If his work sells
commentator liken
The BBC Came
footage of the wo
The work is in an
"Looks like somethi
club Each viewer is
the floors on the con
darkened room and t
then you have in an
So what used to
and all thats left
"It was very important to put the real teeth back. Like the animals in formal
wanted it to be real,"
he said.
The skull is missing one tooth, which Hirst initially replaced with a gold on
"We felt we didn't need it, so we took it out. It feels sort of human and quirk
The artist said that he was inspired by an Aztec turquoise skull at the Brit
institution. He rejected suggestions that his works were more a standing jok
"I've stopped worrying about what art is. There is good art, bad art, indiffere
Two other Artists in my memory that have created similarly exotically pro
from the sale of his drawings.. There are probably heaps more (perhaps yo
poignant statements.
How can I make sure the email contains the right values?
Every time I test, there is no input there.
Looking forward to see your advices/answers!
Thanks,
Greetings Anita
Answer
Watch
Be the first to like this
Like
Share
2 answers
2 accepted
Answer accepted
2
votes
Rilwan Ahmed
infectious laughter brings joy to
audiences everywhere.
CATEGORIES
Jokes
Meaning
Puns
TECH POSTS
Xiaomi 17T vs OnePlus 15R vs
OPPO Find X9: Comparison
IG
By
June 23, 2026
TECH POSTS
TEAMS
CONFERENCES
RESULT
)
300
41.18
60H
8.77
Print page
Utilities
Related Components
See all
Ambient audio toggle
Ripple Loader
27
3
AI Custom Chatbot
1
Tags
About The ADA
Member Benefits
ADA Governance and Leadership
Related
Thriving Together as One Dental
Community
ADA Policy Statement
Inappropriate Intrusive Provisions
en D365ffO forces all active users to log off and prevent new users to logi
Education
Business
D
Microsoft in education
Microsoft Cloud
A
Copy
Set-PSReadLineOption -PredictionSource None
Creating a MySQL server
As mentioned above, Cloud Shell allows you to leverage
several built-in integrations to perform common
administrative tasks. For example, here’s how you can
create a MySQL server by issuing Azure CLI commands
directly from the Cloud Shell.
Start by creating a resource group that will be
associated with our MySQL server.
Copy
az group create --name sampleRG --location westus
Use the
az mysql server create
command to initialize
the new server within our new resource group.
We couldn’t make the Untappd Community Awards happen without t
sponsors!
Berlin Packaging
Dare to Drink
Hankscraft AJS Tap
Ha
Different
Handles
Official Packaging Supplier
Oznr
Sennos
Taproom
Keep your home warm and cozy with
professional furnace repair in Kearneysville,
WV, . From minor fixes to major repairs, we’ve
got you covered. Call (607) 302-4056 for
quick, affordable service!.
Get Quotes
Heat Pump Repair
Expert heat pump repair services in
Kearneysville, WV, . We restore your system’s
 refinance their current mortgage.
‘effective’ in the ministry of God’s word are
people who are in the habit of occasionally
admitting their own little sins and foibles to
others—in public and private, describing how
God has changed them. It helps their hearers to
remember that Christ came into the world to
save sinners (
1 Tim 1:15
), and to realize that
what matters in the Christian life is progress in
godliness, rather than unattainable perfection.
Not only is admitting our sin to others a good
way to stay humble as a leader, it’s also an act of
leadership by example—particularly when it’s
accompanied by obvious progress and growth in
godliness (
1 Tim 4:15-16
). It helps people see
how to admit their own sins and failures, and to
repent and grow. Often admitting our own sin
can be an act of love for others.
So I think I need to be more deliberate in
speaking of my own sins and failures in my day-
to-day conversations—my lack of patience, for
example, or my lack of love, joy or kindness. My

- _PROBLEM REQUIREMENTS_:
Your reply should contain every entry, repeated exactly.

- _TASK RESULT_:
If his work sells
commentator liken
The BBC Came
footage of the wo
The work is in an
"Looks like somethi
club Each viewer is
the floors on the con
darkened room and t
then you have in an
So what used to
and all thats left
"It was very important to put the real teeth back. Like the animals in formal
wanted it to be real,"
he said.
The skull is missing one tooth, which Hirst initially replaced with a gold on
"We felt we didn't need it, so we took it out. It feels sort of human and quirk
The artist said that he was inspired by an Aztec turquoise skull at the Brit
institution. He rejected suggestions that his works were more a standing jok
"I've stopped worrying about what art is. There is good art, bad art, indiffere
Two other Artists in my memory that have created similarly exotically pro
from the sale of his drawings.. There are probably heaps more (perhaps yo
poignant statements.
How can I make sure the email contains the right values?
Every time I test, there is no input there.
Looking forward to see your advices/answers!
Thanks,
Greetings Anita
Answer
Watch
Be the first to like this
Like
Share
2 answers
2 accepted
Answer accepted
2
votes
Rilwan Ahmed
infectious laughter brings joy to
audiences everywhere.
CATEGORIES
Jokes
Meaning
Puns
TECH POSTS
Xiaomi 17T vs OnePlus 15R vs
OPPO Find X9: Comparison
IG
By
June 23, 2026
TECH POSTS
TEAMS
CONFERENCES
RESULT
)
300
41.18
60H
8.77
Print page
Utilities
Related Components
See all
Ambient audio toggle
Ripple Loader
27
3
AI Custom Chatbot
1
Tags
About The ADA
Member Benefits
ADA Governance and Leadership
Related
Thriving Together as One Dental
Community
ADA Policy Statement
Inappropriate Intrusive Provisions
en D365ffO forces all active users to log off and prevent new users to logi
Education
Business
D
Microsoft in education
Microsoft Cloud
A
Copy
Set-PSReadLineOption -PredictionSource None
Creating a MySQL server
As mentioned above, Cloud Shell allows you to leverage
several built-in integrations to perform common
administrative tasks. For example, here’s how you can
create a MySQL server by issuing Azure CLI commands
directly from the Cloud Shell.
Start by creating a resource group that will be
associated with our MySQL server.
Copy
az group create --name sampleRG --location westus
Use the
az mysql server create
command to initialize
the new server within our new resource group.
We couldn’t make the Untappd Community Awards happen without t
sponsors!
Berlin Packaging
Dare to Drink
Hankscraft AJS Tap
Ha
Different
Handles
Official Packaging Supplier
Oznr
Sennos
Taproom
Keep your home warm and cozy with
professional furnace repair in Kearneysville,
WV, . From minor fixes to major repairs, we’ve
got you covered. Call (607) 302-4056 for
quick, affordable service!.
Get Quotes
Heat Pump Repair
Expert heat pump repair services in
Kearneysville, WV, . We restore your system’s
 refinance their current mortgage.
‘effective’ in the ministry of God’s word are
people who are in the habit of occasionally
admitting their own little sins and foibles to
others—in public and private, describing how
God has changed them. It helps their hearers to
remember that Christ came into the world to
save sinners (
1 Tim 1:15
), and to realize that
what matters in the Christian life is progress in
godliness, rather than unattainable perfection.
Not only is admitting our sin to others a good
way to stay humble as a leader, it’s also an act of
leadership by example—particularly when it’s
accompanied by obvious progress and growth in
godliness (
1 Tim 4:15-16
). It helps people see
how to admit their own sins and failures, and to
repent and grow. Often admitting our own sin
can be an act of love for others.
So I think I need to be more deliberate in
speaking of my own sins and failures in my day-
to-day conversations—my lack of patience, for
example, or my lack of love, joy or kindness. My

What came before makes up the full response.